— Ты чего? — задаю я самый мудрый вопрос всех мужчин, которые не понимаю, почему женщины плачут: — чего плачешь?
— Извини меня, Кента-кун — кланяется Томоко: — это из-за меня все… я боялась к тебе подойти после случившегося… тебя так поколотили, а я убежала…
— И правильно сделала. — говорю я: — таки не обращай внимания, это так… мужские разборки с доминацией и прочими играми в альфу. А что поколотили — так видела бы ты другого мальчика…
— Видела. — кивает Томоко: — ты ему здорово морду разукрасил. Где ты так драться научился?
— Тибетские монахи научили. Путь дао и шелкового носка на правой ноге. — поясняю я, видя, как глаза у Томоко немного проясняются.
— Что? Носка?
— Шелкового носка. На левой пятке. — уточняю я: — иначе не сработает.
— Только что ты говорил, что на правой. — говорит Томоко и легкий намек на улыбку трогает ее губы.
— Да? Значит забыл свои корни. А давай я тебя провожу. — предлагаю я, видя, что девушку в таком состоянии нельзя пускать на самотек. Мало ли куда ее занесет.
— Тебе не трудно? — спрашивает она, но видно, что не хочет оставаться одна: — если не сложно, то давай. Мне… все равно одной… — она не заканчивает фразу и остается только гадать. Одной что? Страшно? Скучно? Далеко идти?

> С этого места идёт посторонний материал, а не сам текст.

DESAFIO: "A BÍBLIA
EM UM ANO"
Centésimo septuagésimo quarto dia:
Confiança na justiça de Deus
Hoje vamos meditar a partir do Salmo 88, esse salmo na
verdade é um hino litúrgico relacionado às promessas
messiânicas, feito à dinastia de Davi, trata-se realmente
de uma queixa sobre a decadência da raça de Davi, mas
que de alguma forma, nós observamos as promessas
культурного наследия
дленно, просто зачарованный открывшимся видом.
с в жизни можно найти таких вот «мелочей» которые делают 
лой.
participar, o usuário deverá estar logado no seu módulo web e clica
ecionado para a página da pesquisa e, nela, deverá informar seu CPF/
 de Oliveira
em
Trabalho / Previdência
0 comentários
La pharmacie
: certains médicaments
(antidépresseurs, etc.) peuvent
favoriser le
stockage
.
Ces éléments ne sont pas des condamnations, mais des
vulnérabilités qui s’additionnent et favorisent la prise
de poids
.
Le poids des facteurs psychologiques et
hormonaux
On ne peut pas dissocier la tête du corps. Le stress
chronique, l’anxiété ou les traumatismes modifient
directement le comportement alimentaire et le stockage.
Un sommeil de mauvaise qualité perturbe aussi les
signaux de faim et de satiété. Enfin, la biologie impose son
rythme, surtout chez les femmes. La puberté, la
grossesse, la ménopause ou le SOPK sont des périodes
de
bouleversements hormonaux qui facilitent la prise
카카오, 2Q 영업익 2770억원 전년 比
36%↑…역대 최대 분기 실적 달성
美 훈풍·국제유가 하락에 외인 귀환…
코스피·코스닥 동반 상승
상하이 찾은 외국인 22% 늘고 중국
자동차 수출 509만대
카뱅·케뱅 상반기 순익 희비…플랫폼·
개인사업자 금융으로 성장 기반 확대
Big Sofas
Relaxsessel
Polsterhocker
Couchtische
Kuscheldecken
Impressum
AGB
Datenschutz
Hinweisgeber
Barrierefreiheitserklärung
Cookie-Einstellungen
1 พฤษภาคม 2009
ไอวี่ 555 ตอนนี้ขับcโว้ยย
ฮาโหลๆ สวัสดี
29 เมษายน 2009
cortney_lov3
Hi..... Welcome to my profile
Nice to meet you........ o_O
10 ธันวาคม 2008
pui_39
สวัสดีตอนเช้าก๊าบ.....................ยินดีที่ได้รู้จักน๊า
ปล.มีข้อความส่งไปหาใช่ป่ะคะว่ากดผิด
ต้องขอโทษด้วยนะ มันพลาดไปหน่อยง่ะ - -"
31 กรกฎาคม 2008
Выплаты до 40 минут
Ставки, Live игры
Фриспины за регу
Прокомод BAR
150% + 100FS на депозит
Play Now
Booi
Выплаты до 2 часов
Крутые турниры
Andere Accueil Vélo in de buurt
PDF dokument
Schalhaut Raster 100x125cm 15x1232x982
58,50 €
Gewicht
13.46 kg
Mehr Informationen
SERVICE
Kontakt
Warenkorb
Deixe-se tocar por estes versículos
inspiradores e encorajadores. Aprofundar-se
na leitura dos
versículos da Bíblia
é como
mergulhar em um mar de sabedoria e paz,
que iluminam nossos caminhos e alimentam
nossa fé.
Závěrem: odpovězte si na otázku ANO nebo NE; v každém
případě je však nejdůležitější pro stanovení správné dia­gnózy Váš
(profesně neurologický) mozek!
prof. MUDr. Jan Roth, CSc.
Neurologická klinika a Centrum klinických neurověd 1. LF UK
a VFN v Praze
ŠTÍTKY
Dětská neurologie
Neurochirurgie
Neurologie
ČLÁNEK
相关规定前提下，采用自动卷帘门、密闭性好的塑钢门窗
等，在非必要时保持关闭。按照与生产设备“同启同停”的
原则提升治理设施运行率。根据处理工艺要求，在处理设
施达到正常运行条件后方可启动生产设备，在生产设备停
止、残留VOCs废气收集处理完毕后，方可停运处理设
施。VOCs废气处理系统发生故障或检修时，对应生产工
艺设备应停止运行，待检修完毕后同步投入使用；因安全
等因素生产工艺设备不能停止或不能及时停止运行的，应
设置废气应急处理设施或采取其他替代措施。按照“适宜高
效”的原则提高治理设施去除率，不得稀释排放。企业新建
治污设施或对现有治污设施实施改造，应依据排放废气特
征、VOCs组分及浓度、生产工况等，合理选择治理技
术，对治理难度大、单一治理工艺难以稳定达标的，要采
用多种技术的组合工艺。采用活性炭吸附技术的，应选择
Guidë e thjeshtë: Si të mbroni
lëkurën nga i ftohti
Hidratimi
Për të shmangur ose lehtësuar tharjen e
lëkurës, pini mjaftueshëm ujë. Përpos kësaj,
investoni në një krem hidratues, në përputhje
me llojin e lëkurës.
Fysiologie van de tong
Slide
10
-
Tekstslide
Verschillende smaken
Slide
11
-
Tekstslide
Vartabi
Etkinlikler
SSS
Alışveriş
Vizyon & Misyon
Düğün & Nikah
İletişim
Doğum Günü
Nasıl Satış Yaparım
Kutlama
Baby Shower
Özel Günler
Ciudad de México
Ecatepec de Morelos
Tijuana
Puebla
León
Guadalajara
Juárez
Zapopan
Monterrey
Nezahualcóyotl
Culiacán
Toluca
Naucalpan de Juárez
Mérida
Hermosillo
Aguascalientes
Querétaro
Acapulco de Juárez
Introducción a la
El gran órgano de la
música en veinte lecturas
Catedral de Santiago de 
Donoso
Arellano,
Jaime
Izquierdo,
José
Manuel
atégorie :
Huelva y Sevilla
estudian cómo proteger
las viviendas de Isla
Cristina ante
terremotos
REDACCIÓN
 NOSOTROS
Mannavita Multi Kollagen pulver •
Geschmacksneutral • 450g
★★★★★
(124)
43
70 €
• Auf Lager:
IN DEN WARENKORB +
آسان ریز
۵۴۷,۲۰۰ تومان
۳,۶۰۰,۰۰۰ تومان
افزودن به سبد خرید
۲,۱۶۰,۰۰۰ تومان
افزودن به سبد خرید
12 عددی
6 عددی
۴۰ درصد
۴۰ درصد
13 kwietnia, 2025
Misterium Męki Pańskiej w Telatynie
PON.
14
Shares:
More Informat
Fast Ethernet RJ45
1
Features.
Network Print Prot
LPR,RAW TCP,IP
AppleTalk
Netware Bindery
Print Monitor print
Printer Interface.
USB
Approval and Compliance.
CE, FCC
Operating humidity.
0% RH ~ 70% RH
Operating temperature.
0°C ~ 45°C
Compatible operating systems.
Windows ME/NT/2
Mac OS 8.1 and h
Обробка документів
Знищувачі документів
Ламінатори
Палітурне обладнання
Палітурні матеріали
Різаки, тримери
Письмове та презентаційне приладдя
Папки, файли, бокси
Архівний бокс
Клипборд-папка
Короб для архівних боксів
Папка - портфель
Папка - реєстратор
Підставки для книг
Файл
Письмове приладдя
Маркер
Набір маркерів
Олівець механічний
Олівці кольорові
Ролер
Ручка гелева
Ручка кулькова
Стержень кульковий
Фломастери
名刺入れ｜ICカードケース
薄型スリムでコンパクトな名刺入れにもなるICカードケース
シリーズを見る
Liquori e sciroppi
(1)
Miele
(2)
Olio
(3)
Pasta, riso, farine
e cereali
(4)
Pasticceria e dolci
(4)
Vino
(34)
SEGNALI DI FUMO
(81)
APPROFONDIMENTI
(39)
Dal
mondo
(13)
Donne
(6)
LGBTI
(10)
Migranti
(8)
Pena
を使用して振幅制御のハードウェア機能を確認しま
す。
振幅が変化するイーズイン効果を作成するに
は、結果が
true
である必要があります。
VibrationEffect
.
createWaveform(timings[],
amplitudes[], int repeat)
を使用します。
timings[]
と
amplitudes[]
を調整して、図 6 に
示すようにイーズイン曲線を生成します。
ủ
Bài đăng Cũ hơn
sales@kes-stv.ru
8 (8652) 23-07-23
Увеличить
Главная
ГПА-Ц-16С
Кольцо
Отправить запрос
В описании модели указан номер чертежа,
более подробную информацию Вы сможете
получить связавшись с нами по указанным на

— Ну вот и хорошо. — по сложившейся школьной традиции забираю у нее портфель и мы идем по улице, освещаемой фонарями. Стало довольно рано темнеть, а уроки в школе допоздна, плюс клубная деятельность. Поглядываю в ее сторону. В прошлый раз не успел ее разглядеть, на фотографии, что выслали в классный чат — смотрел в основном… не на лицо. В соответствии с основным инстинктом, который гласит что уж на лицо-то ты успеешь насмотреться. Так что из этой фотографии я успел вынести только то, что для худенькой девушки у нее довольно симпатичные и выдающиеся округлости. А вот лицо у нее… так близко вижу впервые. Довольно миловидная девушка, если лицо не морщит и не жмурится, не сжимается. А уж с улыбкой и вовсе красавица будет. Вообще, кто-то говорил, что некрасивых молодых девушек не бывает, их красит сам факт силы юности, так превозносимой Гай-сенсеем.
— Знаешь, не было этого ничего. — говорит Томоко: — не ходила я ни с кем и никуда, а этот дурак Дзинтаро… и другой дурак, Рюу. Я с ним просто дружила год назад, вот он и попросил сфотаться … так. А когда я с ним рассталась — вот так отомстил мне.
— Ну что я могу сказать — говорю я, почесывая подбородок: — а сказать я могу две вещи. Во-первых вкус у тебя не очень.
— Вкус?
— Не умеешь ты мужиков выбирать. — продолжаю я: — все у тебя какие-то… долбоебы.
— Вовсе нет! Это Рюу такой, а с Дзинтаро я даже и не ходила, он сам себе напридумывал. — защищается Томоко.
— И во-вторых — это все несущественно.
— Как это несущественно? Ты фото не видел?! Меня весь класс сейчас презирает, как шлюху!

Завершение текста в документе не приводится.